Work instructions:
Starting at the first of the rows and ending at the line containing "Reading left to right, transcribe this box", rewrite those rows with "largest" replaced by "biggest" and nothing else changed.

Dataset records:
--- START ---

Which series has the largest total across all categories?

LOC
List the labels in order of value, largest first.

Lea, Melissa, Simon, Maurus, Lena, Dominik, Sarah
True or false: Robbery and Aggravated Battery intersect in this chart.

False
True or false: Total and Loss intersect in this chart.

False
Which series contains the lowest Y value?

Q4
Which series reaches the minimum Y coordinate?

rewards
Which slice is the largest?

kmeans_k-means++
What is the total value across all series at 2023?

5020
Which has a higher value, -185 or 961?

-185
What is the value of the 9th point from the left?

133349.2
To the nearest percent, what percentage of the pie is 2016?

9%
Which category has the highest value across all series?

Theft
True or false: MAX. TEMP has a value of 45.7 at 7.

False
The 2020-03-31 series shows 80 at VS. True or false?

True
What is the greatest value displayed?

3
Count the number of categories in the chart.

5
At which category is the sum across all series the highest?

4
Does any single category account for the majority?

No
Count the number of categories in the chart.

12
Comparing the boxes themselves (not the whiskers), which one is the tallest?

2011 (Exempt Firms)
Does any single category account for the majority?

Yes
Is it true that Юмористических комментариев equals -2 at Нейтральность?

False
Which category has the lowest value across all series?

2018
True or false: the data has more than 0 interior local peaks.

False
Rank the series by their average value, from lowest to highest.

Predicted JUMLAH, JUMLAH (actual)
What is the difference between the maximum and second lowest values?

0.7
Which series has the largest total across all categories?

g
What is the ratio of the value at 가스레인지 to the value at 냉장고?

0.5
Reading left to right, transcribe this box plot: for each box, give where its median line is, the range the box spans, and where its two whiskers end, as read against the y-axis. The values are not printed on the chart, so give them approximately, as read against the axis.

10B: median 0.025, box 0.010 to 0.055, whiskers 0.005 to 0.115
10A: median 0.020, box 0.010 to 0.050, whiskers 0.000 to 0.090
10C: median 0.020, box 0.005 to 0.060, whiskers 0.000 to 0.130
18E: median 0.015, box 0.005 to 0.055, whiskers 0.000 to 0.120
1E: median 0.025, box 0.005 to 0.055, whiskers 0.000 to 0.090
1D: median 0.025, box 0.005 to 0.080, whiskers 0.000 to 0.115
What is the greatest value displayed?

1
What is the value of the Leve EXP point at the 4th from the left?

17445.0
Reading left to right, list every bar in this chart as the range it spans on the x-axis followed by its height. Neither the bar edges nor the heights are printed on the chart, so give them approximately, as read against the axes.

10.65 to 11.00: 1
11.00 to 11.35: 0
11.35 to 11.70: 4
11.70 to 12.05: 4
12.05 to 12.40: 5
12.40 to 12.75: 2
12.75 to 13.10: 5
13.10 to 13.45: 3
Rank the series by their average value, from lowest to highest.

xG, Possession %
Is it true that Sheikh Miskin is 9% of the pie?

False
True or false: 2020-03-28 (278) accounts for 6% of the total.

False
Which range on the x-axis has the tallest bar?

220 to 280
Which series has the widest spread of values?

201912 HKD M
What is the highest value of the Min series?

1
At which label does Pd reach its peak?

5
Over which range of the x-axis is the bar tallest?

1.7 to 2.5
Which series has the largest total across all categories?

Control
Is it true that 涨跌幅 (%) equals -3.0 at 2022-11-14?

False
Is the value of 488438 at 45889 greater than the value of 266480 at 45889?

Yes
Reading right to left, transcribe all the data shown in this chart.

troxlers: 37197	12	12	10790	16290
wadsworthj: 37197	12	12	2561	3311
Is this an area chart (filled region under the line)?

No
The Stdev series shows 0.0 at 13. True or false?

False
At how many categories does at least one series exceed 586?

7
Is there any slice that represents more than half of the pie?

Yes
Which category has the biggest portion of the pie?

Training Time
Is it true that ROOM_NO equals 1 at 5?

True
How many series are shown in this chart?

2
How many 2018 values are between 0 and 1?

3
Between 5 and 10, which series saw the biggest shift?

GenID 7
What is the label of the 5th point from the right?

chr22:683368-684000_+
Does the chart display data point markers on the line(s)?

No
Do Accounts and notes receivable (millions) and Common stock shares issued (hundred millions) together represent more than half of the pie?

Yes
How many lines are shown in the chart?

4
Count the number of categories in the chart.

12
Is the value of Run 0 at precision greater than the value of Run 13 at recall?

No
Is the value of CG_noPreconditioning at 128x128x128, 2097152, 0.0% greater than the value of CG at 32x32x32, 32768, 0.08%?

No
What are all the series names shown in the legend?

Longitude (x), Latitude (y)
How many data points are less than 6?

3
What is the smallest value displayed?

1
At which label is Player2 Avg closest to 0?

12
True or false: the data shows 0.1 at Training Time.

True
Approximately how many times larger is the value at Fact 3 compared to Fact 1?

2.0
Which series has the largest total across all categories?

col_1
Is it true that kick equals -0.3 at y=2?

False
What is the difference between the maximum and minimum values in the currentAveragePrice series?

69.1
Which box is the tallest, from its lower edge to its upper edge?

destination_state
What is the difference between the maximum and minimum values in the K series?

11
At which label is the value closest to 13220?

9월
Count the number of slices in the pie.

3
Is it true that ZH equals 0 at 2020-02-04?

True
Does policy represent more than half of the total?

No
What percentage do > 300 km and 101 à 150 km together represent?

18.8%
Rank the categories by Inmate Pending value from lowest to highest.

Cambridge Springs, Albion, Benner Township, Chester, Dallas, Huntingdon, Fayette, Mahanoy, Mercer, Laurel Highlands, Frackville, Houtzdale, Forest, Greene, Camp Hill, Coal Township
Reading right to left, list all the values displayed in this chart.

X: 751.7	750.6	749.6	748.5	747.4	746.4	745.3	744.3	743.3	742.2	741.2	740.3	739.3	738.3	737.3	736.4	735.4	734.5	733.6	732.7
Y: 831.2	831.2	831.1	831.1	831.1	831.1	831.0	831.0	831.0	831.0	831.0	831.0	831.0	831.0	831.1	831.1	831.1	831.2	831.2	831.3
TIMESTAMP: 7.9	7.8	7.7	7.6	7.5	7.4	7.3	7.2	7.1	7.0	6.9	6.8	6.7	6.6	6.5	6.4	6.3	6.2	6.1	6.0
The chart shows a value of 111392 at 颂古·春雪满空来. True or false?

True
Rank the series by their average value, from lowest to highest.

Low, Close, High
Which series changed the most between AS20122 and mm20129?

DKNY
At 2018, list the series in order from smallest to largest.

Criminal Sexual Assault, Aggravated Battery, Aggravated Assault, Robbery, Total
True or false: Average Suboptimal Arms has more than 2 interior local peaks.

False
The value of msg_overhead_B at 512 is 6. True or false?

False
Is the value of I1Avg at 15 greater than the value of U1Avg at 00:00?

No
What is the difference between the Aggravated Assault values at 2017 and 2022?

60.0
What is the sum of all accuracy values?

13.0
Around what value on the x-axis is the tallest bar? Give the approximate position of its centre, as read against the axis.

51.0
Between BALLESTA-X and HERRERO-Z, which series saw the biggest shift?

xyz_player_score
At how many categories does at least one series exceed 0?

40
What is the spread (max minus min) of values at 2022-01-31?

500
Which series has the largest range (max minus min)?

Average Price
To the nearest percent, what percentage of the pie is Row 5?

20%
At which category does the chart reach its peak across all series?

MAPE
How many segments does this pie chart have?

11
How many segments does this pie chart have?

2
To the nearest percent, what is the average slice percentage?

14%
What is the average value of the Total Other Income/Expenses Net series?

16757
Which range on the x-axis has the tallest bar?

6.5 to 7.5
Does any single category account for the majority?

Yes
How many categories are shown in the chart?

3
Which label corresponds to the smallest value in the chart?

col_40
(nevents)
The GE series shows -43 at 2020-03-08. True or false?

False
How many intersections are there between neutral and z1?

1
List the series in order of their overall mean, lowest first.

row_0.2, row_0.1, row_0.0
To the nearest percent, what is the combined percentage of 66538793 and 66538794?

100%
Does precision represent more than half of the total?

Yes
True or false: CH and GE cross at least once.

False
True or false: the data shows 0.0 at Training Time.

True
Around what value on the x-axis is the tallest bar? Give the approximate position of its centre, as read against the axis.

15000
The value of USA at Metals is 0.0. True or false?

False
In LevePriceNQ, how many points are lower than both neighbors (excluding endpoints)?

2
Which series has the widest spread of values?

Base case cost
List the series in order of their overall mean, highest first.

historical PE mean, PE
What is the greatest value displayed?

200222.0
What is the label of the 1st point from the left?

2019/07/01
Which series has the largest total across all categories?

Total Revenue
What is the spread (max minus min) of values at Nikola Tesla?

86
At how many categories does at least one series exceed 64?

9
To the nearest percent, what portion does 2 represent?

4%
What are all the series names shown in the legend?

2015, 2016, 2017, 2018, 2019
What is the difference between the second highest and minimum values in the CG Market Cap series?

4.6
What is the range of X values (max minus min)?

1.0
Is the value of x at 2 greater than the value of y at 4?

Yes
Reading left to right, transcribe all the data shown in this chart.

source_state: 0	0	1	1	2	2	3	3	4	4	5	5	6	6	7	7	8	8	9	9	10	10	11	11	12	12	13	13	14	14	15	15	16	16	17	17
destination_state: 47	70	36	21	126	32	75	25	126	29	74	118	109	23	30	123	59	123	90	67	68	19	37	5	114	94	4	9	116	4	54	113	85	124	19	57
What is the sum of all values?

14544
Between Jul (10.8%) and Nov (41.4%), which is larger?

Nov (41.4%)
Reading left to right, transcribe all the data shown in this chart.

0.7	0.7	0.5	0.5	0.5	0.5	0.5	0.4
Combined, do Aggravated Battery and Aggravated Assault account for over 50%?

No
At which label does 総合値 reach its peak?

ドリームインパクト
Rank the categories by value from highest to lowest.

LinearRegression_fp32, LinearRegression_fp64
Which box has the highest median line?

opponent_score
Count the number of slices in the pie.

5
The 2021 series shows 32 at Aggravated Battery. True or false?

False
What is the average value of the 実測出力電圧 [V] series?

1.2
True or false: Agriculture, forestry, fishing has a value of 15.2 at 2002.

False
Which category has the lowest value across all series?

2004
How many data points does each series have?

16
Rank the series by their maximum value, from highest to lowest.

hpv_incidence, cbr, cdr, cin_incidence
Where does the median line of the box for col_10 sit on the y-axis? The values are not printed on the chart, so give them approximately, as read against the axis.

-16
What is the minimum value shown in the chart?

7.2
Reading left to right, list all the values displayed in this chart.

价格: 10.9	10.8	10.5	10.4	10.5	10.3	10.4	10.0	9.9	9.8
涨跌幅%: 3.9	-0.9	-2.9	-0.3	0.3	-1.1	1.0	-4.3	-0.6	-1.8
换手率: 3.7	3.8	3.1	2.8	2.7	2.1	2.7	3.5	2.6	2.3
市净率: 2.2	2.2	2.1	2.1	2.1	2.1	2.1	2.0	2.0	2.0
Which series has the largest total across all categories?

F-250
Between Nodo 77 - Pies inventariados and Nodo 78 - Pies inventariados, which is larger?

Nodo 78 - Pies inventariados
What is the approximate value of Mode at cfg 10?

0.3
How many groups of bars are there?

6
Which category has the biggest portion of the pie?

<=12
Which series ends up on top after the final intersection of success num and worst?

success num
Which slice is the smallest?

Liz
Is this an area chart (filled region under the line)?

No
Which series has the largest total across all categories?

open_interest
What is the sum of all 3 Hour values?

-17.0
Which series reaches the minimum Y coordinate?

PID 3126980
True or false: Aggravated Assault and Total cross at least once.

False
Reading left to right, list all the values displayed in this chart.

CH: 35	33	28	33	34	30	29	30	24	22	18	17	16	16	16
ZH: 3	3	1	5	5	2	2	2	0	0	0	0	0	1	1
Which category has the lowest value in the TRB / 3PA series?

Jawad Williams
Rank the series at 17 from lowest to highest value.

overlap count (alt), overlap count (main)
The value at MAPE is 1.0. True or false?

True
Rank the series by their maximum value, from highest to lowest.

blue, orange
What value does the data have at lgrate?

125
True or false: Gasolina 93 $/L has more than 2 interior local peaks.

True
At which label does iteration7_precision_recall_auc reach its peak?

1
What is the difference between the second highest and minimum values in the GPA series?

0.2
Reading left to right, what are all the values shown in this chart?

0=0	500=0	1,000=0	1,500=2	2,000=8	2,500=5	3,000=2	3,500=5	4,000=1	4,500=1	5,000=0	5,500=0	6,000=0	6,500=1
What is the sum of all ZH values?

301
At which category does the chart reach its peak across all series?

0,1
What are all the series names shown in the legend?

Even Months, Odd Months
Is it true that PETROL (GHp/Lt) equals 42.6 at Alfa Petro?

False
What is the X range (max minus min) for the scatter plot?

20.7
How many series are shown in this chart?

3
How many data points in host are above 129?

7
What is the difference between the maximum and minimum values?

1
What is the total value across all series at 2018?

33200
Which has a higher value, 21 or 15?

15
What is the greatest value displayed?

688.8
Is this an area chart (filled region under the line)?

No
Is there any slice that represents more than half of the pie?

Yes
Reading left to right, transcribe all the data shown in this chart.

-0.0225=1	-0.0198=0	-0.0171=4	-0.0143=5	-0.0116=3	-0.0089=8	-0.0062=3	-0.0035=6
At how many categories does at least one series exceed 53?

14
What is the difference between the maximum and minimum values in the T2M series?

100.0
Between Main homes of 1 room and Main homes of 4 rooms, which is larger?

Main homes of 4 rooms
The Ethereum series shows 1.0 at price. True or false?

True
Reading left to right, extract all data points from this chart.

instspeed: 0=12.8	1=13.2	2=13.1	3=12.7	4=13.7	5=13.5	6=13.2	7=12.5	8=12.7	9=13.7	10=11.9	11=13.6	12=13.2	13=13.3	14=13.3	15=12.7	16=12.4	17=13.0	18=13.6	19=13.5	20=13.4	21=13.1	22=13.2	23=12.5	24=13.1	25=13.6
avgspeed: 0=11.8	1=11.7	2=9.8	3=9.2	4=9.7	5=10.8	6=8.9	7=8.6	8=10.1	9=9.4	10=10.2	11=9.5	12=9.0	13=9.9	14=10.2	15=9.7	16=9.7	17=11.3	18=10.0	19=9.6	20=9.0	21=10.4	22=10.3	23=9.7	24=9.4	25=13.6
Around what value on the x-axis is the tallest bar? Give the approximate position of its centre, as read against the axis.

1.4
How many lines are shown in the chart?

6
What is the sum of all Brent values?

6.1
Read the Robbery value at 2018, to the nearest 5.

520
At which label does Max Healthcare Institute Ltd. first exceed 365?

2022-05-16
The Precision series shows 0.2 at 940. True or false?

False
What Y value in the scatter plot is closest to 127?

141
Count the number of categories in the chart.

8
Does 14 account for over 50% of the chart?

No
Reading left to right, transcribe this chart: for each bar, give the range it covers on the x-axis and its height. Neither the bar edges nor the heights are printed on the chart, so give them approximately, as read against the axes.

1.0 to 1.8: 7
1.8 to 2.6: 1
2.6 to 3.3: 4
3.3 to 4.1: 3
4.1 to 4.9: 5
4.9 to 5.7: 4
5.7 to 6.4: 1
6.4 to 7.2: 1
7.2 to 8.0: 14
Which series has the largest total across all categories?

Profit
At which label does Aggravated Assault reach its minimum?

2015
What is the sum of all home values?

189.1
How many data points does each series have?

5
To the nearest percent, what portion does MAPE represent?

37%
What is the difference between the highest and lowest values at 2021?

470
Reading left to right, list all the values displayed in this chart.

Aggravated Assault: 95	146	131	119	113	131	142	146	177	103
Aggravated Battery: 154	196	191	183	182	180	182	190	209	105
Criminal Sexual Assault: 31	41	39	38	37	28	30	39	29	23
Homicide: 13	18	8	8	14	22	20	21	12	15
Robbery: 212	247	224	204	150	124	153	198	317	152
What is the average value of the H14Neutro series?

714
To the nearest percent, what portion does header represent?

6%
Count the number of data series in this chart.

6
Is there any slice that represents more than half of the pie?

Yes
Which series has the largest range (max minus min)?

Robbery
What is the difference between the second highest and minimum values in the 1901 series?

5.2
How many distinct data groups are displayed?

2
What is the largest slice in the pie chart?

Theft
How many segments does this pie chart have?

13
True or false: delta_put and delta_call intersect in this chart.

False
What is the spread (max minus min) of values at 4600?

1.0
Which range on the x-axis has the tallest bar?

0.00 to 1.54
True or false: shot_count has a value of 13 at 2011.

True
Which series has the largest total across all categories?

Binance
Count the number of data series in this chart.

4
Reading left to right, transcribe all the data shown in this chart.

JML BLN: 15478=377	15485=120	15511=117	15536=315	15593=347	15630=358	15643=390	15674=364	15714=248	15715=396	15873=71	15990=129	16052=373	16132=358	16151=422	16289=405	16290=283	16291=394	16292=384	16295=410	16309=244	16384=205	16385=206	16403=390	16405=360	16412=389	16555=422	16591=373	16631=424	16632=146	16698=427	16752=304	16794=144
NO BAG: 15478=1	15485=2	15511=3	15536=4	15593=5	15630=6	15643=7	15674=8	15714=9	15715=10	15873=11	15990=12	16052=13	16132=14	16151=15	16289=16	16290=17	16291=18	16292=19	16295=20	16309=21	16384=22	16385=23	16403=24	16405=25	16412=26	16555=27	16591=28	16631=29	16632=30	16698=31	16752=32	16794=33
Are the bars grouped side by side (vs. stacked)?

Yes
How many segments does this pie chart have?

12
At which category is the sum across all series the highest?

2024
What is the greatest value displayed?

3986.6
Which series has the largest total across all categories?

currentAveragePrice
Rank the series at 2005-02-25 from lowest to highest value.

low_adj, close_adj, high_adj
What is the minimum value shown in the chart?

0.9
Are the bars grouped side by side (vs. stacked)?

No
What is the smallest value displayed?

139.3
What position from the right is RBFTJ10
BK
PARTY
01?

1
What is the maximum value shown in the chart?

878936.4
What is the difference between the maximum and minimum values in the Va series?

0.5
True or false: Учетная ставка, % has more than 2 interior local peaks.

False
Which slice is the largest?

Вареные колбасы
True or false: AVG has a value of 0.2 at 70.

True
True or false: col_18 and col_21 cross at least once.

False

--- END ---

Response box:
Which series has the biggest total across all categories?

LOC
List the labels in order of value, biggest first.

Lea, Melissa, Simon, Maurus, Lena, Dominik, Sarah
True or false: Robbery and Aggravated Battery intersect in this chart.

False
True or false: Total and Loss intersect in this chart.

False
Which series contains the lowest Y value?

Q4
Which series reaches the minimum Y coordinate?

rewards
Which slice is the biggest?

kmeans_k-means++
What is the total value across all series at 2023?

5020
Which has a higher value, -185 or 961?

-185
What is the value of the 9th point from the left?

133349.2
To the nearest percent, what percentage of the pie is 2016?

9%
Which category has the highest value across all series?

Theft
True or false: MAX. TEMP has a value of 45.7 at 7.

False
The 2020-03-31 series shows 80 at VS. True or false?

True
What is the greatest value displayed?

3
Count the number of categories in the chart.

5
At which category is the sum across all series the highest?

4
Does any single category account for the majority?

No
Count the number of categories in the chart.

12
Comparing the boxes themselves (not the whiskers), which one is the tallest?

2011 (Exempt Firms)
Does any single category account for the majority?

Yes
Is it true that Юмористических комментариев equals -2 at Нейтральность?

False
Which category has the lowest value across all series?

2018
True or false: the data has more than 0 interior local peaks.

False
Rank the series by their average value, from lowest to highest.

Predicted JUMLAH, JUMLAH (actual)
What is the difference between the maximum and second lowest values?

0.7
Which series has the biggest total across all categories?

g
What is the ratio of the value at 가스레인지 to the value at 냉장고?

0.5
Reading left to right, transcribe this box plot: for each box, give where its median line is, the range the box spans, and where its two whiskers end, as read against the y-axis. The values are not printed on the chart, so give them approximately, as read against the axis.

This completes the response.